Just adding in his comments about why he left into that scenario (for whatever profession) makes sense. If that's what happened (so no fraud or dishonest conduct) I'm not sure the version he gave you was a lie as such. Why would he want to dredge up a painful experience for you to pick through? He has given you his experience of it - there was an incident where he felt he was stabbed in the back and he didn't want any part of it anymore.

If he's been sent to prison and lost his membership of whichever body because of that you'd have grounds to be be upset.

It does happen with professions that sometimes people go into practice, don't keep up with cpd as robustly as they need to, or get out of their depth because things have changed so fast or become complex or they've over extended themselves, and it comes crashing down in a humiliating way. I don't think it makes them bad or dishonest. Just human.

Would you want to talk about that if it happened to you? You worked hard to achieve professional status, built a business, had respect of clients and community, and then it all crashed down very publically? You would want to discuss that in detail with someone you'd been dating a few months? Come off it.

lovelypumpkin · 18/09/2019 20:47

If it was prof negligence, it might be to do with his age. I am currently on maternity break and in all honesty am worried about going back to what I used to do because I quite simply no longer have the brain for it!! The backstabbing etc might have been the reason why he didn't defend, he just left.

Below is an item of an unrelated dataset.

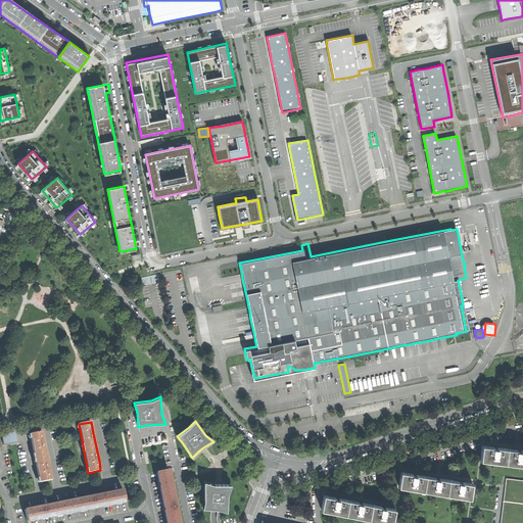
[(40,482),(51,480),(49,469),(44,444),(42,431),(30,434),(40,482)]
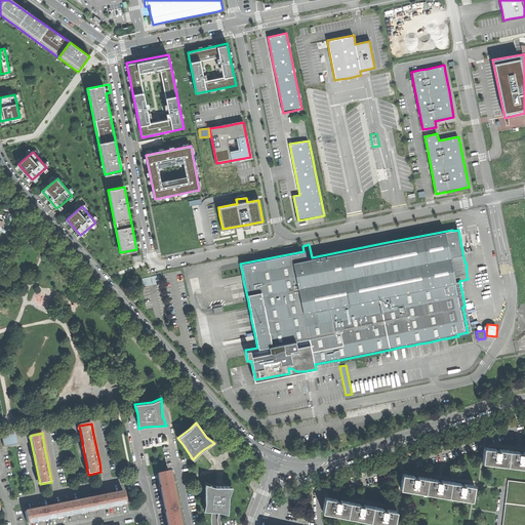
[(3,447),(16,444),(14,434),(1,437),(3,447)]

Or he felt that his colleagues had notified his prof body and lied to them but that there were too many of them testifying. Or him being too exhausted to care. Mistakes made on a project, negligence, not designing something properly and there being financial or physical damage as a result and his colleagues laying the blame at his door fairly or unfairly. It is impossible to judge without knowing what happened.

alwayscauseastir · 18/09/2019 20:49

In these circumstances you either need to accept that he doesn't want to talk about it, and therefore you won't raise it. Or have this as a sticking point in your relationship that you can't move past, and therefore end it. Going on holiday and then probing him when he's away is not very nice at all. If that was me, I'd feel quite trapped.

I too find it a coincidence that your friend has "found" this information. I've been to three disciplinary panels (medical) both for and against the person in question and whilst it is well known the information will go public, I'd have never actually read the documents had I not been there myself. People are sanctioned in my industry (nhs) all the time, but it's very rare to make the headlines. My latest one was a colleague who, in times of massive stress, made an error of judgement. No one died, but the patient did suffer long term effects as a result. This case never went in the papers. His wider colleagues weren't aware of the sanctions. Just us who was there, HR and his manager.

As mentioned previously, you don't know the background to what happened and he obviously doesn't want to share it with you.

Savingforarainyday · 18/09/2019 20:49

Perhaps find out from the professional body the circumstances under which someone could be struck off. It should be something as some as not maintaining CPD, or other such practical considerations.

If it is indeed worrying reasons for getting struck off, then you cannot force him to come clean. Making someone be honest, and them confessing doesn't come from the same place of decency as someone telling you upfront.

But also- you've only known him a short while. Perhaps he isn't ready to share his most personal/ shameful secrets.

I have some doozies that I have never told anyone. Like, ever.